Du fond obscur de la clarté
Du fond secret des veines
Regardez remonter le désir
Écoutez ce grand vent
Qui soulève la robe d’ombre
Ce battement écoutez-le
Venu du fond ardent c’est un
Grand cri haut cri long cri
C’est comme un feu immense et doux
Un grand feu blanc qui tue
Qui fait du bien
Laissez-vous emporter saccager
Retrouvez ce frisson d’avant tout
C’est le temps de l’aveu
Le temps du corps à corps perdu
Quand tout est là
Eau feu vent sel chant nuit
Oh oui c’est beau un corps brûlé
Dans l’éclat fou de sa fièvre
Laissez-le feu vous dévoiler
Et le ciel jaillir dans vos veines
La nuit meurt le jour vient c’est l’heure
Poissons au vent chevaux levés
Ouvrez vos mains
Dos cils du sol jusqu’au
Tempêtes tempêtes et puis des cris l’arc des cris les plus
Rauques les plus cris les plus tempêtes et creux de pluie
Et le jasmin les acacias tout ça les éclairs et l’éclat le cra
Quement des roses comment est-il possible que notre vie
Passe comme ça et le claquement des fouets sur les murs
Tout ce qui fait mal aux cheveux comment est-ce dicible
À quel vent quelles heures voraces à quels vœux se jouer
Les loups sont dans nos bras et leurs regards vrillés verts
Nous flashent soufflent nous poussent dans leurs fleuves
À qui donner ces mots âcres la tête éclaboussée d’ombre
Les danseurs nous emportent au pire et n’écoutent l’aveu
Froissé des membres obscurs que dans la perte Quel sens
Accorder à la clarté confuse aux doigts délicats du jour si
Toutes les taches du ciel sont tombées Comment regarder
Le ciel nettoyé jusqu’à l’os par la tempête avec qui danser
Oui dites-moi si le tant pis si le froid qui vous hante là
Si le fracas des mains sur la poitrine dites-moi s’il faut
L’effondrement ou quoi l’après la pluie la hanche lente
Sous la plus terrifiée des deux n’est pas celle qui crève
Comme un nuage sur les bras dites-moi si vous arrivez
À remonter la pente des couleurs si vous imaginez cela
La bouche emplie de terre et les yeux écoutez les yeux
Emplis de terre l’effondrement des rêves derniers dans
La nuit étrangère ou cette odeur sucrée des hyacinthes
Quand on vous appelle et qu’il est l’heure de monter à
L’échafaud des larmes car l’espoir est un enfant perdu
Qui ne se rattrape jamais dites-moi s’il faut peut-être s’

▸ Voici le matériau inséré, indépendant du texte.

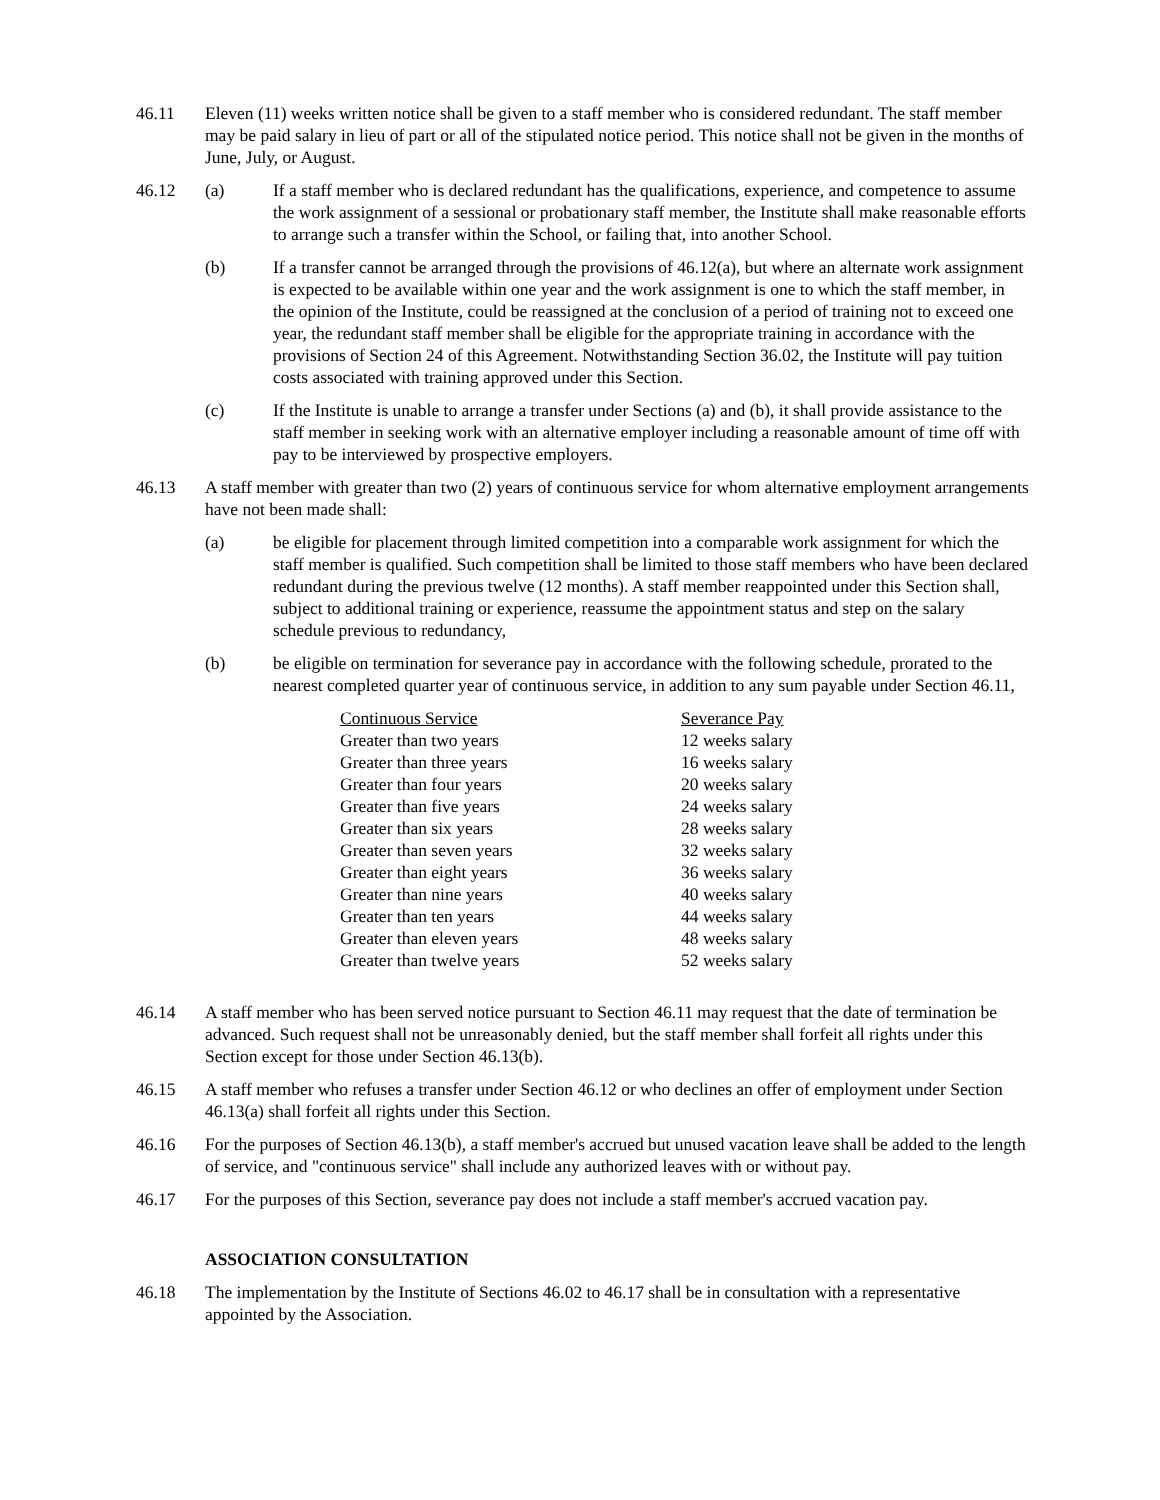46.11 Eleven (11) weeks written notice shall be given to a staff member who is considered redundant. The staff member may be paid salary in lieu of part or all of the stipulated notice period. This notice shall not be given in the months of June, July, or August.
46.12 (a) If a staff member who is declared redundant has the qualifications, experience, and competence to assume the work assignment of a sessional or probationary staff member, the Institute shall make reasonable efforts to arrange such a transfer within the School, or failing that, into another School.
(b) If a transfer cannot be arranged through the provisions of 46.12(a), but where an alternate work assignment is expected to be available within one year and the work assignment is one to which the staff member, in the opinion of the Institute, could be reassigned at the conclusion of a period of training not to exceed one year, the redundant staff member shall be eligible for the appropriate training in accordance with the provisions of Section 24 of this Agreement. Notwithstanding Section 36.02, the Institute will pay tuition costs associated with training approved under this Section.
(c) If the Institute is unable to arrange a transfer under Sections (a) and (b), it shall provide assistance to the staff member in seeking work with an alternative employer including a reasonable amount of time off with pay to be interviewed by prospective employers.
46.13 A staff member with greater than two (2) years of continuous service for whom alternative employment arrangements have not been made shall:
(a) be eligible for placement through limited competition into a comparable work assignment for which the staff member is qualified. Such competition shall be limited to those staff members who have been declared redundant during the previous twelve (12 months). A staff member reappointed under this Section shall, subject to additional training or experience, reassume the appointment status and step on the salary schedule previous to redundancy,
(b) be eligible on termination for severance pay in accordance with the following schedule, prorated to the nearest completed quarter year of continuous service, in addition to any sum payable under Section 46.11,
| Continuous Service | Severance Pay |
| --- | --- |
| Greater than two years | 12 weeks salary |
| Greater than three years | 16 weeks salary |
| Greater than four years | 20 weeks salary |
| Greater than five years | 24 weeks salary |
| Greater than six years | 28 weeks salary |
| Greater than seven years | 32 weeks salary |
| Greater than eight years | 36 weeks salary |
| Greater than nine years | 40 weeks salary |
| Greater than ten years | 44 weeks salary |
| Greater than eleven years | 48 weeks salary |
| Greater than twelve years | 52 weeks salary |
46.14 A staff member who has been served notice pursuant to Section 46.11 may request that the date of termination be advanced. Such request shall not be unreasonably denied, but the staff member shall forfeit all rights under this Section except for those under Section 46.13(b).
46.15 A staff member who refuses a transfer under Section 46.12 or who declines an offer of employment under Section 46.13(a) shall forfeit all rights under this Section.
46.16 For the purposes of Section 46.13(b), a staff member's accrued but unused vacation leave shall be added to the length of service, and "continuous service" shall include any authorized leaves with or without pay.
46.17 For the purposes of this Section, severance pay does not include a staff member's accrued vacation pay.
ASSOCIATION CONSULTATION
46.18 The implementation by the Institute of Sections 46.02 to 46.17 shall be in consultation with a representative appointed by the Association.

Il faut se coucher dans la chambre du fleuve et s’il faut
Un dernier effort avant la peau de nuit du chagrin l’eau
Qui coule comme une pluie des lèvres des mains de ça
Mer brûlée ses ongles rouges dévorant le bleu le tumulte
Mais pourquoi cette brûlure et pourquoi le vent pourquoi
Un tableau un poème nous change nous inonde les yeux
Peut-on enfermer le vent ses mains chaudes peut-on dire
Ce qu’aurait été Hélène sans Homère peut-on apprendre
Le monde sans les peintres les poètes le verso des choses
Apprivoisé cette distance comme des oiseaux qui ont pris
La pluie foulent le vent sans qu’il y paraisse – et pourtant
Chaque regard avale l’horizon y invente ce qu’il veut l’or
La nuit une baignoire de fleurs le poète est son seul maître
Les heures pour lui s’arrondissent comme des coquillages
D’où sort le bruit du monde l’arbre des rêves a ses racines
Au ciel le reste est l’anguille bleue qui file entre les doigts
Une fumée un chat qui danse Dieu est dans les détails car
Tout être ne nous possède que de ce qu’il change en nous
Comme si j’étais un assassin d’hiver qui te rêverait à vif
Un réfugié poétique perdu dans ses images en attendant
La mer qui ne remonte pas comme le nid noir de la cave
Où je m’oublie moi-même la tête vide de la poitrine aux
Larmes qui coulent sur les genoux sur le trottoir jusqu’à
La mer qui pourtant ne remonte pas et me laisse plaintif
La tête penchée à la portière du désir comptant les jours
Alors que je suis perdu depuis si longtemps depuis cela
Ce champ de cadavres où il fallait lever haut les jambes
Haut les cœurs pour ne pas mais rien n’efface son odeur
La mort m’a dit qu’elle était tranquille et qu’elle enfilait
Ses sandales en silence en jouant avec toutes ces images
Tous ces mots et je n’ai que mes mains vides à regarder
Sur le bord du trottoir en attendant la mer quand passent
Les questions qu’on n’ose les autres les comme si j’étais
Crocs cris et crache et j’hurlemente oh la beauté des seins
L’intense beauté de l’amante ouverte jusqu’au sang jusqu’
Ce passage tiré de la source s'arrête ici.